1
votes

Could anyone suggest the best pattern of gathering metrics from a cluster of nodes (each node is Tomcat Docker Container with Java app)?

We're planning to use ELK stack (ElasticSearch, Logstash, Kibana) as a visualization tool but the question for us is how metrics should be delivered to Kibana?

We're using DropWizard metrics library and it provides per instance metrics (gauges, timers, histograms).

Some metrics, obviously, should be gathered per instance (e.g. cpu, memory, etc..) - it doesn't make any sense to aggregate them per cluster.

But for such metrics as an average API response times, database calls durations we want a clear global picture - i.e. not per concrete instance.

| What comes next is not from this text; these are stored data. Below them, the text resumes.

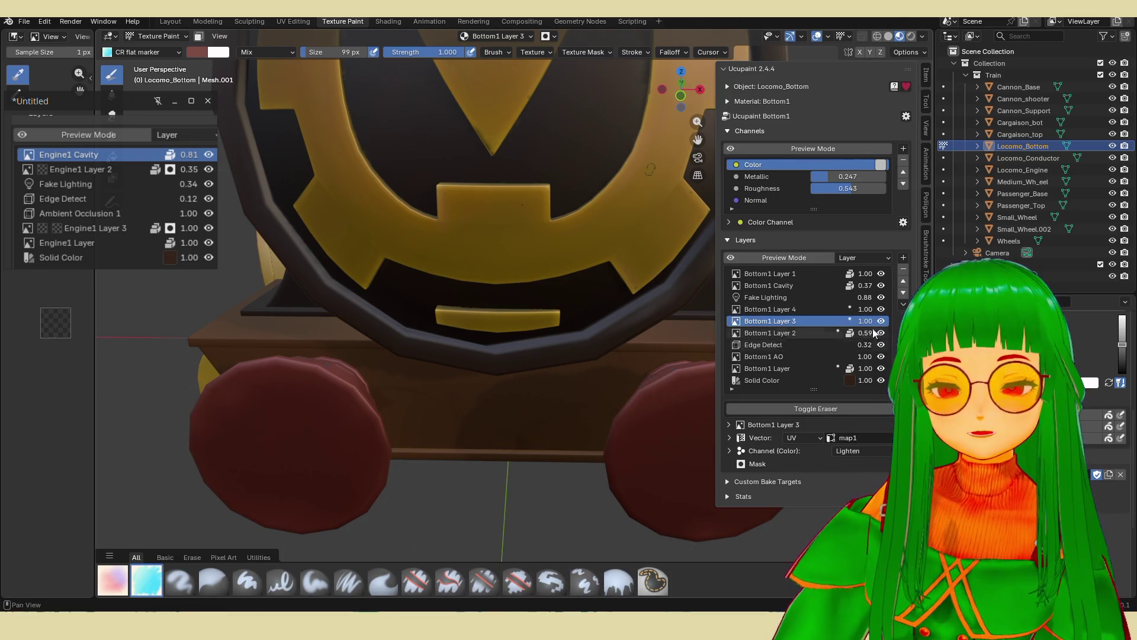
left_click(880, 309)
left_click(881, 309)
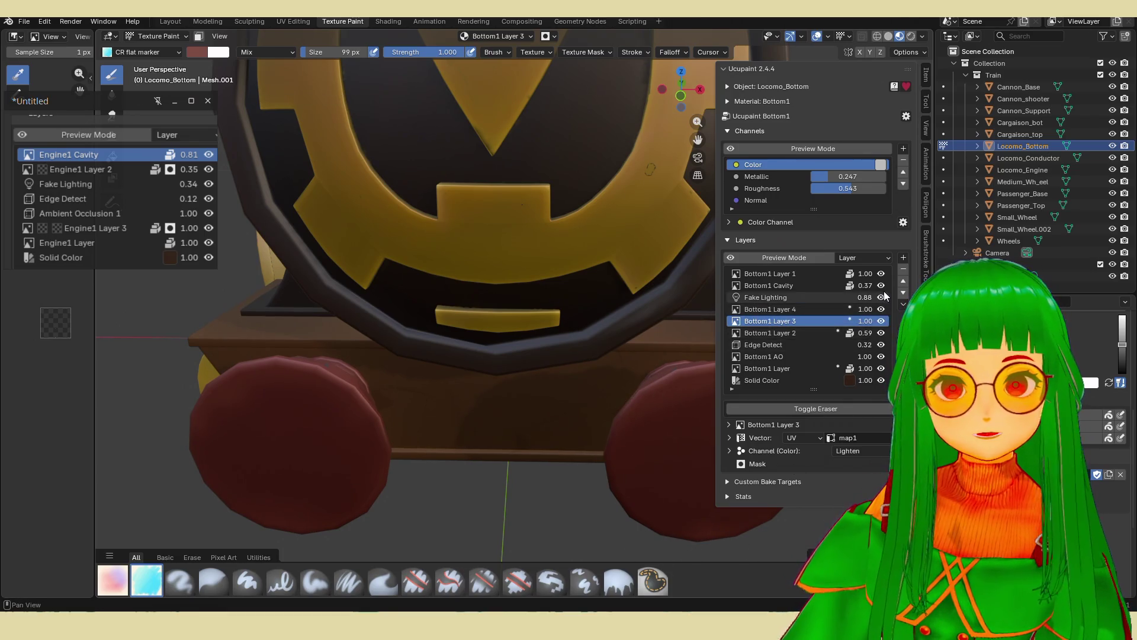
left_click(881, 286)
left_click(881, 286)
left_click(881, 297)
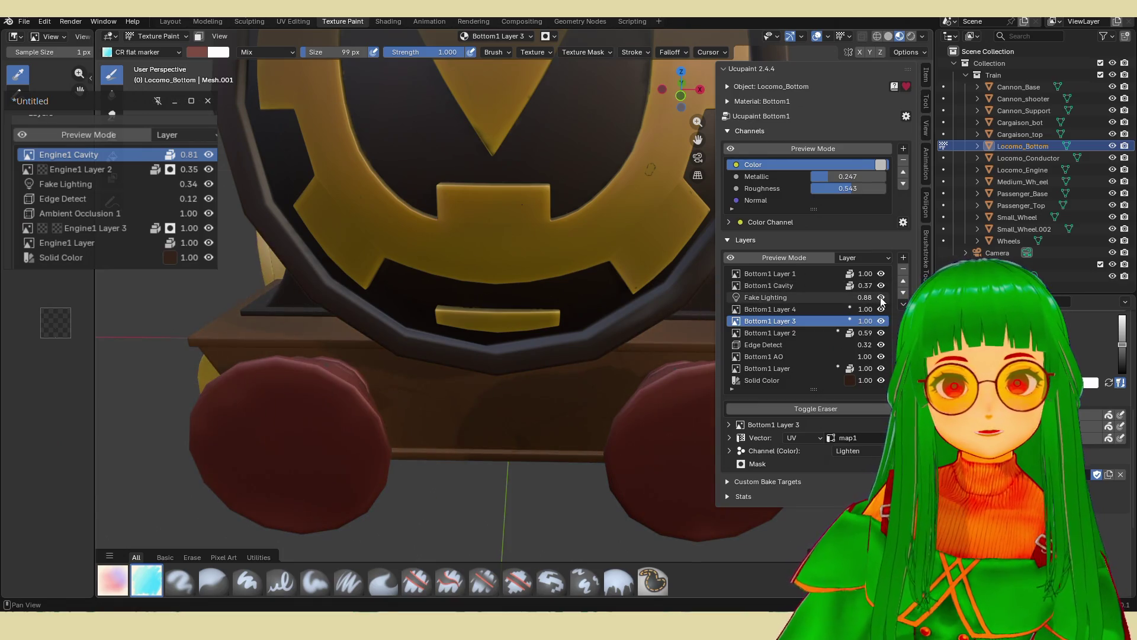
left_click(880, 296)
left_click(882, 272)
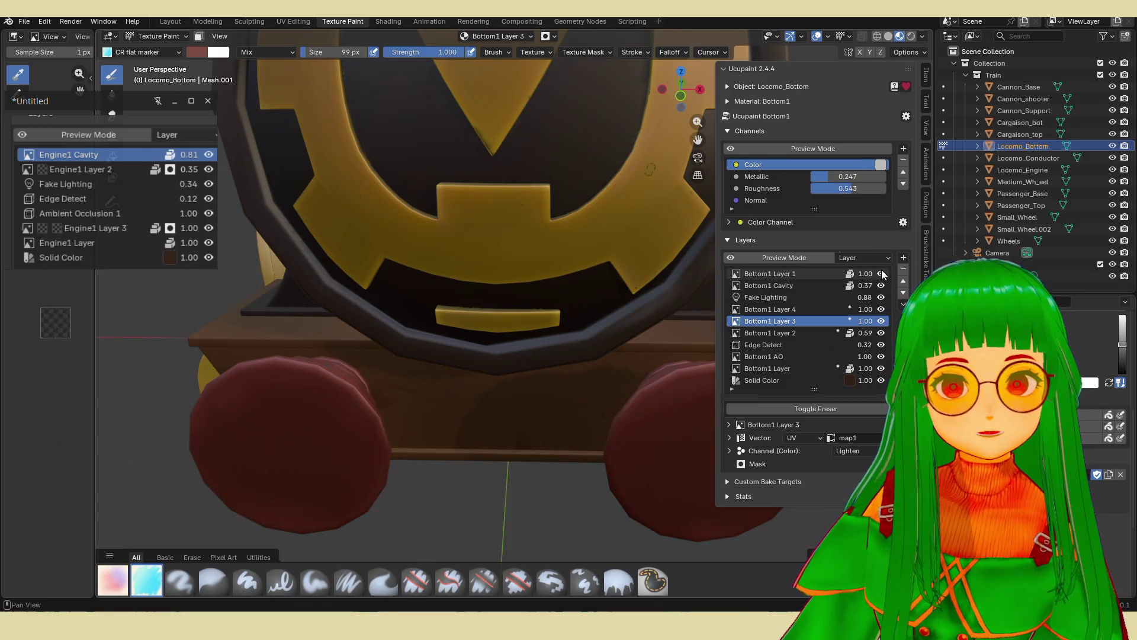
left_click(881, 273)
left_click(881, 285)
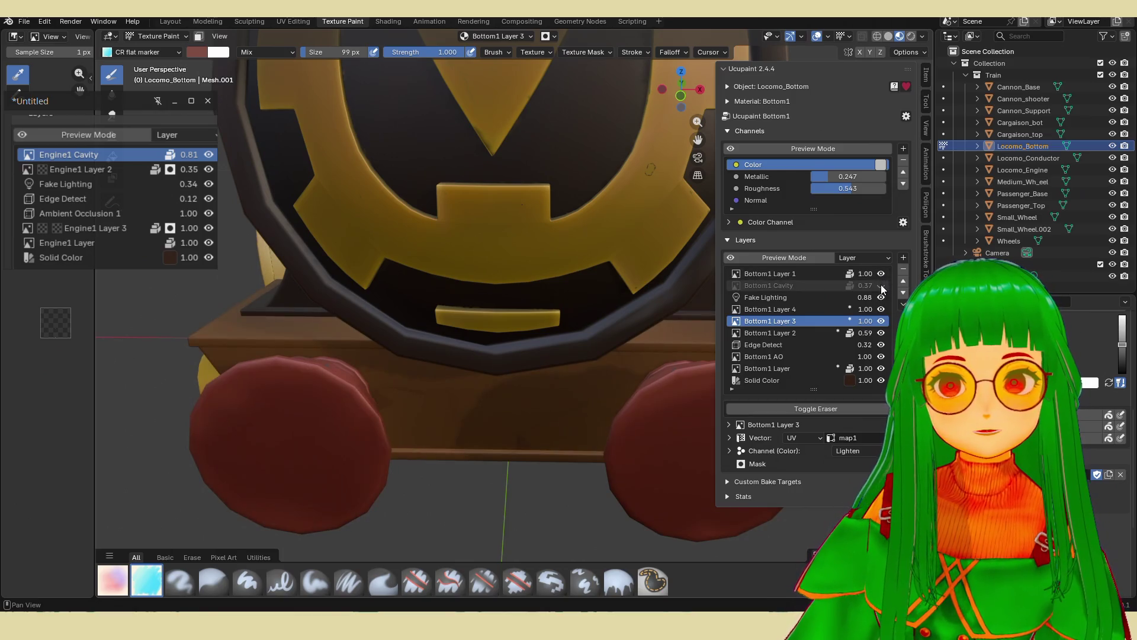
left_click(881, 285)
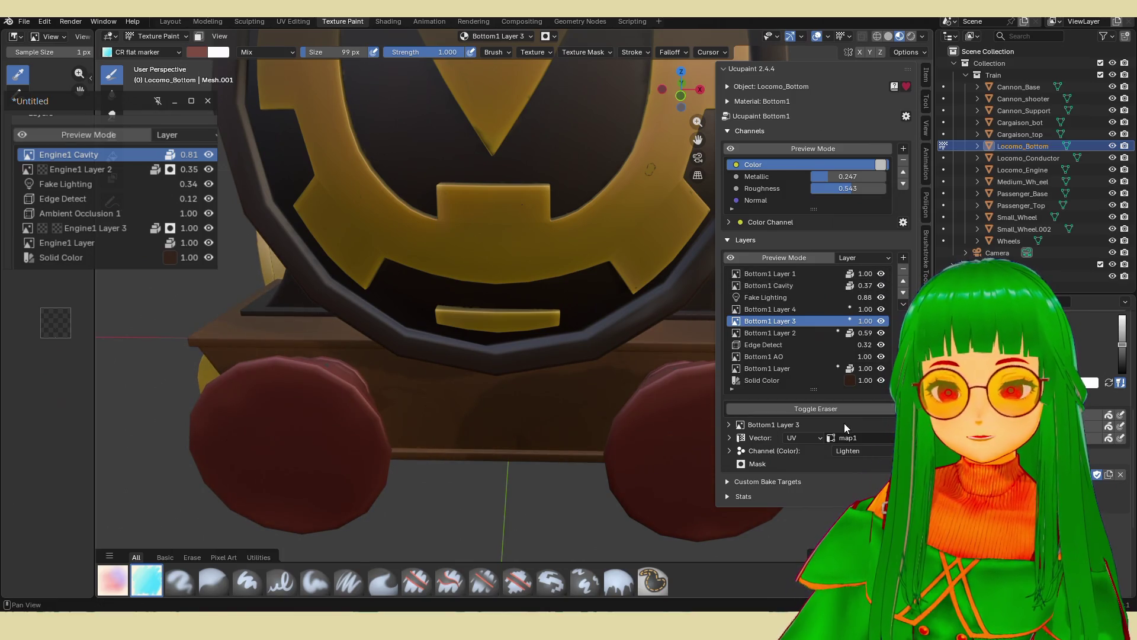
left_click(881, 380)
left_click(882, 380)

And here is where we hesitating. Should we:

  1. Just send plain gauge values to ElasticSearch and allow Kibana to calculate averages, percentiles, etc.. In this approach all aggregation happens in Kibana.
  2. Use timers and histograms per instance and send them instead - but since this data is already aggregated per instance (i.e. timer already provides percentiles and 1minute, 5minute and 15minute rates) - how should Kibana handle this to show a global picture? Does it make a lot of sense to aggregate already aggregated data?

Thanks in advance,

1

1 Answers

2
votes

You will want to use Metricbeat. It supports modules for the system level, Docker API, and Dropwizard. This will collect the events for you (without any pre-aggregation).

For the aggregation and visualization I'd use the time-series visual builder, where you can aggregate per container, node, service, everything,... It should be very flexible to get the right data granularity for you.